¿Y si el amor fuera más que una emoción? ¿Y si fuera una fuerza cuántica, el lenguaje oculto del universo, el portal hacia lo que aún no podemos comprender?
Siempre que dimensiono la palabra amor y la quiero intentar descifrar o plasmar se me viene a la mente la primera película que me hizo pensar en el amor más allá de un concepto ordinario o arraigado al romanticismo, un amor que se manifiesta de múltiples formas y es Interestelar.

Cada vez que tengo el deleite de verla, me enseña algo nuevo: una perspectiva distinta del amor, la vida, de la esencia de existir… y el fin de todo. Desde un amor paternal a uno romántico, y más allá: un amor que abarca toda la existencia humana. El amor que no se limita por sí solo, sino que se expande como una fuerza invisible hacia todo su alrededor. Ese que convoca los fantasmas del pasado, lo que alguna vez fue y lo que aún está por venir. La película ilustra magistralmente cómo se teje un hilo infinito entre el pasado, el presente y el futuro y cómo se entrelazan. Incluso hasta lo que consideramos fuera de este plano.
La preocupación emerge durante la película y te replantea si acaso otros experimentarán la dicha de existir y de algo tan simple pero crucial como el acto inevitable de amar en un planeta que perece y clama por atención.

El dicho amor que proclama la Doctora Brand fue el que me marcó para toda la vida.

Aquel amor que trasciende espacio y tiempo, el amor que no se explica, el amor que se siente, el amor que es inconcebible, que parte desde un lugar recóndito de nuestro ser; el tipo de amor que te impulsa a atravesar toda la galaxia con la esperanza de encontrar a aquel que anhela tu corazón.

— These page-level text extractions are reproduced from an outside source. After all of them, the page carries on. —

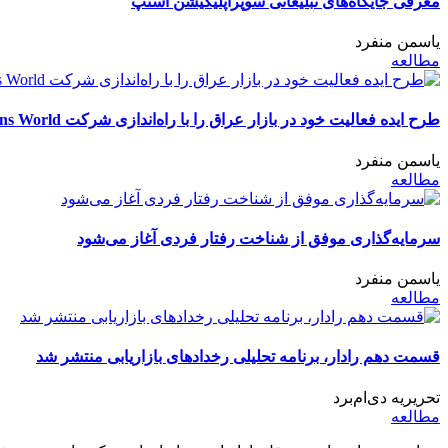
معرفی جایگاه‌های تبلیغاتی سوپراپلیکیشن اسنپ
یاسمن منفرد
مطالعه
طرح ایده فعالیت خود در بازار عراق را با راه‌اندازی شرکت Retail Solutions World آغاز کرد
یاسمن منفرد
مطالعه
سرمایه‌گذاری موفق از شناخت رفتار فردی آغاز می‌شود
یاسمن منفرد
مطالعه
قسمت دهم رادار، برنامه تحلیلی رخدادهای بازاریابی منتشر شد
تحریریه دی‌ام‌برد
مطالعه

La esperanza y el amor van de la mano, caminan juntos: la esperanza de estar vivo y desear ver vivos a los que amas.
“¿Amas a personas que murieron?”
La pregunta que derribó un muro dentro de Cooper, que puso en jaque cualquier hipótesis científica y cualquier intento de justificación, y dio inicio a algo que no se explica desde la mente ni la teoría, sino que acapara algo mucho más profundo, dando lugar a la muerte como puente al entendimiento.
El amor como un pasar, como puerta y antesala a algo mayor.
El amor como un portal hacia lugares inexplorables e inimaginables para la conciencia humana.
El amor que une todos los puntos tridimensionales, que existe todo el tiempo, en todo momento y me arriesgo a decir, quizás… a conectarnos con una conciencia superior.

No considero el amor como un sentimiento a medias, sino el amor que te otorga poder y fuerza cuando te rendís ante él. El amor real, etéreo, es una experiencia sobrenatural; amar es un viaje de ida y sin fin.
Ese es el amor que hoy carecemos, que nos limitamos a sentir por miedo a qué tan capaces somos de elevarnos por medio de él. Si tan solo nos entregáramos, si tan solo dejáramos de temerlo… nos volveríamos su extensión y trascenderíamos como especie.
El amor es la fuente. El amor es omnisciente, omnipotente y omnipresente, ¿acaso no te recuerda al origen de todo?